Gildas, la mémoire

Au Grand Mont l’hiver, il n’y a presque personne, nous sommes avec le vent, avec la lumière changeante, avec le sentiment d’être portés ailleurs.

Sur quelques kilomètres, le sentier longe les falaises, monte et descend, le paysage enrobe le corps, il fait mouvance en soi. Et l’hiver, il s’est comme nettoyé de lui-même, laissant à nu sa profondeur, ses hésitations entre le spectaculaire et l’intime. Ici, le regard, c’est vers la mer, cherchant au loin les îles, et c’est en soi aussi, entre la grandeur du monde qu’on cherche à tâtons, et la solitude qui s’incarne en soi, à cette approche de l’immensité.

Le paysage fait place nette, il nous livre à lui-même, à ses origines. On a toujours besoin de lire les mémoires, tisser les liens du temps nous apaise peut-être. La légende dit qu’ici, au VIe siècle, Gildas, un moine venu des terres celtes du Nord, termina son périple et fit de ces rivages les siens, tant ils lui rappelaient ceux de ses origines.

Ce Grand Mont n’a certes pas l’intensité sauvage de la Slieve League du Donegal, mais c’est la même emprise vers l’ailleurs, vers l’indécidable. Tout comme les îles du golfe proche, dont certaines s’attachent à la terre le temps d’une marée, tressent dans l’œil la folie sombre des rivages d’Irlande, où l’on ne sait jamais où l’on se trouve vraiment, entre la terre et l’eau. Gildas prit place ici, porté par sa mémoire, par la parenté dans l’échancrure des roches, par la manière peut-être qu’avait le rivage de se distordre dans la mer, d’inépuiser jamais son chant en lui-même.

Gildas, dit-on, fit naître une abbaye à deux pas de ces rives. Rien n’est parfaitement certain dans la légende, il faut à la mémoire de vastes étendues pour la croyance, pour que les hommes se rassemblent, pour qu’ils construisent un imaginaire qu’on va partager durant des siècles. Plusieurs Vies racontent, plus tard, la sagesse de Gildas, d’où il était venu vraiment, sa mort à l’île d’Houat en face de ces rivages.

Dans la légende, ce n’est pas la vérité qui coule, mais la puissance de la trace du personnage, ce qu’il a laissé en strates, dans les mémoires successives. Gildas, puis d’autres après lui, Félix, Goustan… ont fait rayonner la vie de ce lieu. Nous sommes là au début du XIe siècle, après les raids vikings en 919, dont on a gardé traces aussi.

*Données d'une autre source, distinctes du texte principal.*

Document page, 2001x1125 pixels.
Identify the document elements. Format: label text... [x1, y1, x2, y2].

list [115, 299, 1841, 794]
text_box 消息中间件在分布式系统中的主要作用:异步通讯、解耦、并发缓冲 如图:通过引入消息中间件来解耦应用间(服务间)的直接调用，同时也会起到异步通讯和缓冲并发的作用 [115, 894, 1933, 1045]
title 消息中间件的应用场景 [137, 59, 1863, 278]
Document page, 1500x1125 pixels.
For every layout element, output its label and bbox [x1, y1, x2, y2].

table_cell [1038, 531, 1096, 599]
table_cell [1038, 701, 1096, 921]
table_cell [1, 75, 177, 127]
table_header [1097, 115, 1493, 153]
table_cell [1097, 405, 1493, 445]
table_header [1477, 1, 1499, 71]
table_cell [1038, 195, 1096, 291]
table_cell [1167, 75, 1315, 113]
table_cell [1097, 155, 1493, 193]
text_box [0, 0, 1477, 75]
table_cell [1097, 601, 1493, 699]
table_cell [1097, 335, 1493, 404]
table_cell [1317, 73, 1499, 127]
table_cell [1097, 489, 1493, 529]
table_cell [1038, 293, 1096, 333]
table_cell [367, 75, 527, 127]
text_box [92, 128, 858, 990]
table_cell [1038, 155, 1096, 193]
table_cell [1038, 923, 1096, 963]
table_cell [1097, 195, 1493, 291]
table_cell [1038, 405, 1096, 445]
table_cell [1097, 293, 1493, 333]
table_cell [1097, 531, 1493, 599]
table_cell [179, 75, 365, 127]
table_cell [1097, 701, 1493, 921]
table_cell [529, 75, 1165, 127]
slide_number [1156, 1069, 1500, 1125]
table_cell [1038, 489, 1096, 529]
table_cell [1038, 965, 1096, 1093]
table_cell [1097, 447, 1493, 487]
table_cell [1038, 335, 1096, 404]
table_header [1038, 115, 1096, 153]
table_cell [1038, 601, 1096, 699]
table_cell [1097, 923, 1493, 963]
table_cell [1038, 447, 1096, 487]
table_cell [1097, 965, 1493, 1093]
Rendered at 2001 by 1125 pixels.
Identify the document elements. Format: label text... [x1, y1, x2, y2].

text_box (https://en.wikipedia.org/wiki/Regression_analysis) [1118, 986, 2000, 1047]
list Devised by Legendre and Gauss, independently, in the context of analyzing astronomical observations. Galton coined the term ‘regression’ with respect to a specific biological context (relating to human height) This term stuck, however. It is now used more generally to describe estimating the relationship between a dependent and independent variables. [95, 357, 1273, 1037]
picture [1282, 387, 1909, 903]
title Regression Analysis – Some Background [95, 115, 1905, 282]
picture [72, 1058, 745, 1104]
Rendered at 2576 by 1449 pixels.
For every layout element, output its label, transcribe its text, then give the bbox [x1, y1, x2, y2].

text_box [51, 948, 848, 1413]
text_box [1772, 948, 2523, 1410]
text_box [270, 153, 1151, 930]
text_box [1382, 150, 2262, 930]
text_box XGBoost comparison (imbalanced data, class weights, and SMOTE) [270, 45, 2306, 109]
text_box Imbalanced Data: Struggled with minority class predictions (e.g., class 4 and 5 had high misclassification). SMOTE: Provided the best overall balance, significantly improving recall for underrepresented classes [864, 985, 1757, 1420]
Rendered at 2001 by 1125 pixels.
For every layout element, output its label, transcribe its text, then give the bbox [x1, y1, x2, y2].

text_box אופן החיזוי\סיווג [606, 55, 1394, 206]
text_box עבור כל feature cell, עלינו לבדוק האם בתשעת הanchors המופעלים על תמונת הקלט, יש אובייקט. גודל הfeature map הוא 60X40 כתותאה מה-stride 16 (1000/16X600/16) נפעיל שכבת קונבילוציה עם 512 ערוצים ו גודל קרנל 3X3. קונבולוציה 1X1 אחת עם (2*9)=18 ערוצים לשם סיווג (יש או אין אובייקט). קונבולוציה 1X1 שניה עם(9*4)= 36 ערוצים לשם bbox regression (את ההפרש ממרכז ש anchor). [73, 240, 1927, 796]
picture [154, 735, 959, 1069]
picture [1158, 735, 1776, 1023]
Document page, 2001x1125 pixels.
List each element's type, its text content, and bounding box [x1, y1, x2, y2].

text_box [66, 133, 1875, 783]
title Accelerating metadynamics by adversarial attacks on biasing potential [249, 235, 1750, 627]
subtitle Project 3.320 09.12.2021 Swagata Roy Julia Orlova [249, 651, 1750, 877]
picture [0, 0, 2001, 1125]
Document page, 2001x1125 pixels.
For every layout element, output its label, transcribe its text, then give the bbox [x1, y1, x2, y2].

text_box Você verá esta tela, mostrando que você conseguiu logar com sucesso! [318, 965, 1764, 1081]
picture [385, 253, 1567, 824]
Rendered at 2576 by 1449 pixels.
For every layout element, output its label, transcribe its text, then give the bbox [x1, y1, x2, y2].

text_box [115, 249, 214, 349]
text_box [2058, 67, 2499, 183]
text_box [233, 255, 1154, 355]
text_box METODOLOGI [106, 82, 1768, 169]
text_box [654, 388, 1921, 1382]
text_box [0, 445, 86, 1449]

La mémoire en motifs a tissé son récit longtemps, et dans lui l’on s’est reconnu pour une part de soi-même.

Et parce qu’on commence à garder la trace écrite des faits – du moins de certains d’entre eux – la légende se transforme en histoire. Les humains ne peuvent supporter l’incertitude, alors ils multiplient les témoignages, ils peuplent de plus en plus leur passé, leur présent, ils disent ce qui doit être, selon leurs désirs, leurs intérêts. L’histoire reste incertaine. En 1125, l’abbaye va mal, les moines qui sont là font appel à Pierre Abélard, mais ce grand intellectuel n’arrive pas à gérer ces gens qui chassent tout le temps, parlent une langue pour lui étrangère. Abélard reste ici huit ans et finit par s’enfuir…

Il reste de cette aventure hantée par la puissance celtique des paysages, une abbatiale romane remaniée, mais dont l’architecture conservée du chevet et la cohérence de ses volumes intérieurs font écho à l’inquiétude essentielle de l’humain, quand celui-ci dans sa quête de l’invisible n’impose pas encore sa propre domination. La pierre dialogue avec ce qui n’est pas elle, sa présence n’est pas encore au service des certitudes.

Sur le sentier, dans ce maigre espace encore protégé de l’avidité humaine, dont toutes les maisons sont comme un signe en arrière-plan, je m’interroge sur le peu de force aujourd’hui de ces paysages celtiques, pour forger la réalité du monde. La mémoire et les images sont bien rangées dans la bourse aux voyages, elles agrémentent les randonnées qu’on fait pour fuir le gris des jours.